> _Problem description_: Repeat exactly the lines running from the first line of the data to the line containing "ŚWIĘTORZYSKIE", both ends included, and nothing else; drop the pictures.

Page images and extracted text
++++++++++

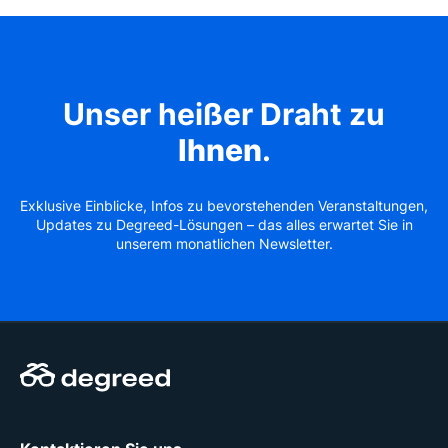
Unser heißer Draht zu
Ihnen
.
Exklusive Einblicke, Infos zu bevorstehenden Veranstaltungen,
Updates zu Degreed-Lösungen – das alles erwartet Sie in
unserem monatlichen Newsletter.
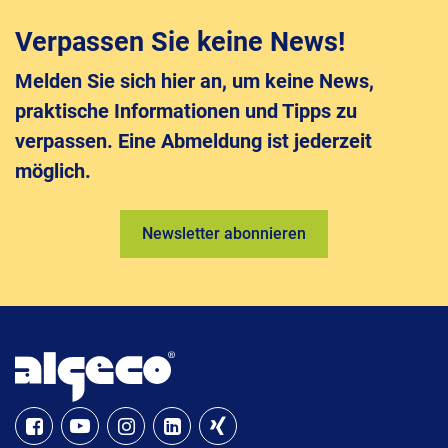
Verpassen Sie keine News!
Melden Sie sich hier an, um keine News,
praktische Informationen und Tipps zu
verpassen. Eine Abmeldung ist jederzeit
möglich.
Newsletter abonnieren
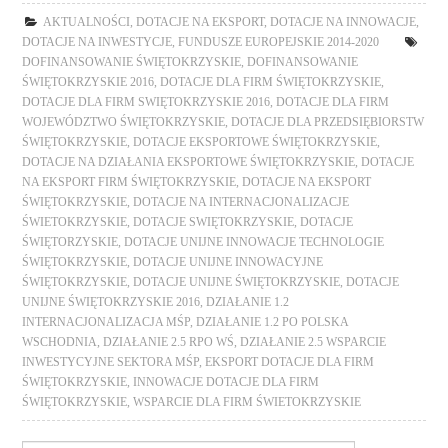
AKTUALNOŚCI
,
DOTACJE NA EKSPORT
,
DOTACJE NA INNOWACJE
,
DOTACJE NA INWESTYCJE
,
FUNDUSZE EUROPEJSKIE 2014-2020
DOFINANSOWANIE ŚWIĘTOKRZYSKIE
,
DOFINANSOWANIE
ŚWIĘTOKRZYSKIE 2016
,
DOTACJE DLA FIRM ŚWIĘTOKRZYSKIE
,
DOTACJE DLA FIRM SWIĘTOKRZYSKIE 2016
,
DOTACJE DLA FIRM
WOJEWÓDZTWO ŚWIĘTOKRZYSKIE
,
DOTACJE DLA PRZEDSIĘBIORSTW
ŚWIĘTOKRZYSKIE
,
DOTACJE EKSPORTOWE ŚWIĘTOKRZYSKIE
,
DOTACJE NA DZIAŁANIA EKSPORTOWE ŚWIĘTOKRZYSKIE
,
DOTACJE
NA EKSPORT FIRM ŚWIĘTOKRZYSKIE
,
DOTACJE NA EKSPORT
ŚWIĘTOKRZYSKIE
,
DOTACJE NA INTERNACJONALIZACJE
ŚWIETOKRZYSKIE
,
DOTACJE SWIĘTOKRZYSKIE
,
DOTACJE
ŚWIĘTORZYSKIE
,
DOTACJE UNIJNE INNOWACJE TECHNOLOGIE
ŚWIĘTOKRZYSKIE
,
DOTACJE UNIJNE INNOWACYJNE
ŚWIĘTOKRZYSKIE
,
DOTACJE UNIJNE ŚWIĘTOKRZYSKIE
,
DOTACJE
UNIJNE ŚWIĘTOKRZYSKIE 2016
,
DZIAŁANIE 1.2
INTERNACJONALIZACJA MŚP
,
DZIAŁANIE 1.2 PO POLSKA
WSCHODNIA
,
DZIAŁANIE 2.5 RPO WŚ
,
DZIAŁANIE 2.5 WSPARCIE
INWESTYCYJNE SEKTORA MŚP
,
EKSPORT DOTACJE DLA FIRM
ŚWIĘTOKRZYSKIE
,
INNOWACJE DOTACJE DLA FIRM
ŚWIĘTOKRZYSKIE
,
WSPARCIE DLA FIRM ŚWIETOKRZYSKIE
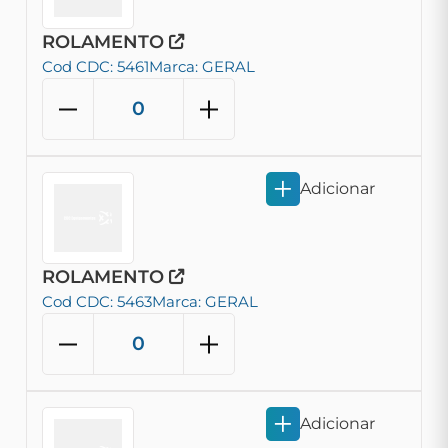
ROLAMENTO
Cod CDC: 5461
Marca: GERAL
Adicionar
ROLAMENTO
Cod CDC: 5463
Marca: GERAL
Adicionar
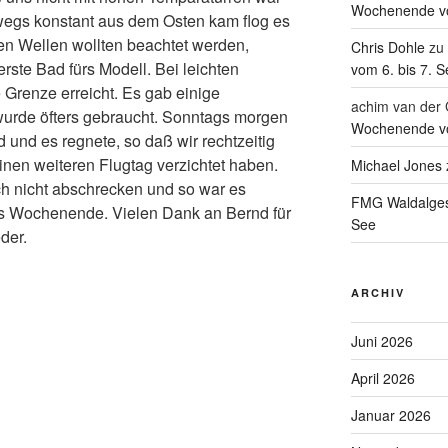
Wochenende vo
wegs konstant aus dem Osten kam flog es
hen Wellen wollten beachtet werden,
Chris Dohle
zu
rste Bad fürs Modell. Bei leichten
vom 6. bis 7. 
 Grenze erreicht. Es gab einige
achim van der 
urde öfters gebraucht. Sonntags morgen
Wochenende vo
 und es regnete, so daß wir rechtzeitig
einen weiteren Flugtag verzichtet haben.
Michael Jones
ch nicht abschrecken und so war es
FMG Waldalge
s Wochenende. Vielen Dank an Bernd für
See
der.
ARCHIV
Juni 2026
April 2026
Januar 2026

++++++++++

> _Response to this task_:
Unser heißer Draht zu
Ihnen
.
Exklusive Einblicke, Infos zu bevorstehenden Veranstaltungen,
Updates zu Degreed-Lösungen – das alles erwartet Sie in
unserem monatlichen Newsletter.
Verpassen Sie keine News!
Melden Sie sich hier an, um keine News,
praktische Informationen und Tipps zu
verpassen. Eine Abmeldung ist jederzeit
möglich.
Newsletter abonnieren
AKTUALNOŚCI
,
DOTACJE NA EKSPORT
,
DOTACJE NA INNOWACJE
,
DOTACJE NA INWESTYCJE
,
FUNDUSZE EUROPEJSKIE 2014-2020
DOFINANSOWANIE ŚWIĘTOKRZYSKIE
,
DOFINANSOWANIE
ŚWIĘTOKRZYSKIE 2016
,
DOTACJE DLA FIRM ŚWIĘTOKRZYSKIE
,
DOTACJE DLA FIRM SWIĘTOKRZYSKIE 2016
,
DOTACJE DLA FIRM
WOJEWÓDZTWO ŚWIĘTOKRZYSKIE
,
DOTACJE DLA PRZEDSIĘBIORSTW
ŚWIĘTOKRZYSKIE
,
DOTACJE EKSPORTOWE ŚWIĘTOKRZYSKIE
,
DOTACJE NA DZIAŁANIA EKSPORTOWE ŚWIĘTOKRZYSKIE
,
DOTACJE
NA EKSPORT FIRM ŚWIĘTOKRZYSKIE
,
DOTACJE NA EKSPORT
ŚWIĘTOKRZYSKIE
,
DOTACJE NA INTERNACJONALIZACJE
ŚWIETOKRZYSKIE
,
DOTACJE SWIĘTOKRZYSKIE
,
DOTACJE
ŚWIĘTORZYSKIE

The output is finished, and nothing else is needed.